1 Introduction
As the number and sophistication of cyberattacks have continued to increase over the years, some vendors realized that the traditional approaches and tools of cybersecurity likewise have failed to keep up. Many security-conscious organizations can find themselves administering over 50 different and disjointed security tools. Security Information and Event Management (SIEM) products were once hailed as the ultimate solution for managing security operations. In many organizations, they still form the foundation of modern Security Operations Centers (SOCs).
Parallel to SIEM solutions, a class of incident investigation and response platforms has emerged focusing on creating more streamlined and automated workflows for dealing with security incidents. SOAR products are the latest iteration of this evolution. Driven by the growing demand to implement centralized, automated control over incident analysis and response workflows across disparate security solutions, vendors are expanding their existing security intelligence, security orchestration, or incident response platforms to combine the key capabilities across all three of these market segments. Complementing or directly integrating with SIEMs, SOAR platforms aim to become the foundation of contemporary SOCs.
SOAR solutions can help organizations reduce the Mean Time to Detect (MTTD) and Mean Time to Resolve (MTTR) security incidents. Research from multiple sources indicates that MTTD can be in the neighborhood of six months or more, a fact borne out by the recent SolarWinds incident. Likewise, MTTR can take two months or more, depending on the severity of a given incident. Orchestration and automation of responses is key to reducing these KPIs and damage resulting from security incidents.
SOAR systems generally have OOTB connectors (software configurations and code in the form of packaged API calls) to facilitate data layer integration from SIEMs and other upstream sources. These connectors, sometimes called "integrations" by vendors, also allow SOAR console users to operate and/or administer the other security tools in the architecture, to the degree permitted by exposed APIs.
The orchestration aspect of SOAR involves not only the collection of telemetry from these different sources, but also initiating a workflow, opening cases and tickets where appropriate, and correlation and enrichment of event information. Enrichment of event data can be facilitated by SOAR systems by the automatic collection of additional forensic evidence on-site, such as outputs of EPP scans, obtaining non-standard log files, memory dumps, etc. Some vendor solutions can kick off automated threat hunts (looking for IOCs across multiple nodes in an environment) and add the results to a preliminary investigation. SOAR solutions should also be able to generate queries to Cyber Threat Intelligence (CTI) sources based on suspicious items and patterns observed from upstream telemetry. Some vendors have extensive threat intelligence capabilities that are utilized by their SOAR solutions. Examples of threat intelligence content include IOCs, compromised credential intelligence, device intelligence, and domain/file/IP/URL reputation information. Some SOARs incorporate Machine Learning (ML) detection models as a means to reduce false positives and provide more actionable intelligence to analysts and admins. Ideally, SOAR solutions will accomplish many of these listed actions automatically prior to or while alerting a human analyst.
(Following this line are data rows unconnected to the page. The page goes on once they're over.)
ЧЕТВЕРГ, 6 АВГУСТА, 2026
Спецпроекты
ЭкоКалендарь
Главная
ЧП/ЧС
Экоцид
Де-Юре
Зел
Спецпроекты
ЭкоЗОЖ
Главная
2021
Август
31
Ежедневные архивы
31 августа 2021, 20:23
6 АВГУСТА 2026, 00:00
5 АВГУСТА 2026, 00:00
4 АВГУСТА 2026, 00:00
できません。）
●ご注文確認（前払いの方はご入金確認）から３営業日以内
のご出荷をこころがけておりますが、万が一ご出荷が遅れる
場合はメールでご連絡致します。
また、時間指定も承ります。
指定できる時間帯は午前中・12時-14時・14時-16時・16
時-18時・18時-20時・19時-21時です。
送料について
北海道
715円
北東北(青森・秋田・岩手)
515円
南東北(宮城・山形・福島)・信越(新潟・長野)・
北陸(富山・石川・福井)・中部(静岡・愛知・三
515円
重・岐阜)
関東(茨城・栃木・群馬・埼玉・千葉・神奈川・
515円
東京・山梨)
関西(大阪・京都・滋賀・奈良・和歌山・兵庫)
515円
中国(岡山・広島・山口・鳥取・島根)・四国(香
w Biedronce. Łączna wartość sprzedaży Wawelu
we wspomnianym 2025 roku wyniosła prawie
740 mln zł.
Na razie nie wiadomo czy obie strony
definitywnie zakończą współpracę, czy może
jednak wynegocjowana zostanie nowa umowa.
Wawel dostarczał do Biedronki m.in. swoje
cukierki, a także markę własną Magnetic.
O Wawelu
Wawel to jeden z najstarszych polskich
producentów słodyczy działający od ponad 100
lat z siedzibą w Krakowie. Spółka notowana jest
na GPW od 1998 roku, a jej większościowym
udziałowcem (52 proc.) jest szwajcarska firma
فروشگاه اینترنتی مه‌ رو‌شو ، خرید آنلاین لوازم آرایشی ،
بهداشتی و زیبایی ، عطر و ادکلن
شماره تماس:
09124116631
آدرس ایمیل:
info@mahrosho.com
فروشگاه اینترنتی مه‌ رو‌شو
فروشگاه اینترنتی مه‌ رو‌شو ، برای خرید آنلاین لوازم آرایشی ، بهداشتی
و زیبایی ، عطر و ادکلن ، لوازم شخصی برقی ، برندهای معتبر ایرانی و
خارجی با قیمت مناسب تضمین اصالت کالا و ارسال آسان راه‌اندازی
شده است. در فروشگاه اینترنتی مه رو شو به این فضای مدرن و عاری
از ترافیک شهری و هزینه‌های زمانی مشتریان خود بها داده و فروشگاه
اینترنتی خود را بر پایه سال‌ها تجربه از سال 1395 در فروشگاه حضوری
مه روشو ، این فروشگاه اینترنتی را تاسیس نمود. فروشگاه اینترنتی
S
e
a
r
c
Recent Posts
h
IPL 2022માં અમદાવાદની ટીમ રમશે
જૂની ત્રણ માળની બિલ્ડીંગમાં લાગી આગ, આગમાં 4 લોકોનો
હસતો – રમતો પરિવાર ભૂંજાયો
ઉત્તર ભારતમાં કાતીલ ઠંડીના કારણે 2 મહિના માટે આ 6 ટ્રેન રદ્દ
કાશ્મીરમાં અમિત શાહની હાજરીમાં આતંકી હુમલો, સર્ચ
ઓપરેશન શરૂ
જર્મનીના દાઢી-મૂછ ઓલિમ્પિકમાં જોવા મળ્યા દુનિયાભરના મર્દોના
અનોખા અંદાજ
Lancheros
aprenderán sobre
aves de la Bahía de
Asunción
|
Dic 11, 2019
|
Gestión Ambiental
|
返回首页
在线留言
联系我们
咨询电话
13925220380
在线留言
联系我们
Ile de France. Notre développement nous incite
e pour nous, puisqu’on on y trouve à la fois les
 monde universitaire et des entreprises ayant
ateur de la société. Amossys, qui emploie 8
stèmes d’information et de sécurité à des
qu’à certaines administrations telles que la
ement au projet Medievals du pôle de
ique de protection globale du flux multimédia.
When an analyst is alerted and assigned a case, all pertinent information related to the event should be constructed and presented by the SOAR platform to the analysts for their investigation. The SOAR platform should package information coherently, with descriptions and recommendations for actions.
Most SOAR vendors adhere to the paradigm of a playbook. Playbooks typically address common security scenarios and can be triggered either by manual analyst action or automatically if allowed by policy and supported by the vendor. Examples of security events that may trigger playbooks are phishing, malware, ransomware, failed login attempts, excessive or abnormal use of privileged credentials, prohibited communication attempts, attempts to access unauthorized resources, file copying or moving, attempts to transfer data using unauthorized webmail providers, attempts to transfer data to blocked IPs or URLs, unusual process launches, unusual application to network port activities, unusual network communication patterns, and so on. SOAR platforms often support dozens to hundreds of playbook scenarios and offer hundreds to thousands of possible incident investigation and response actions.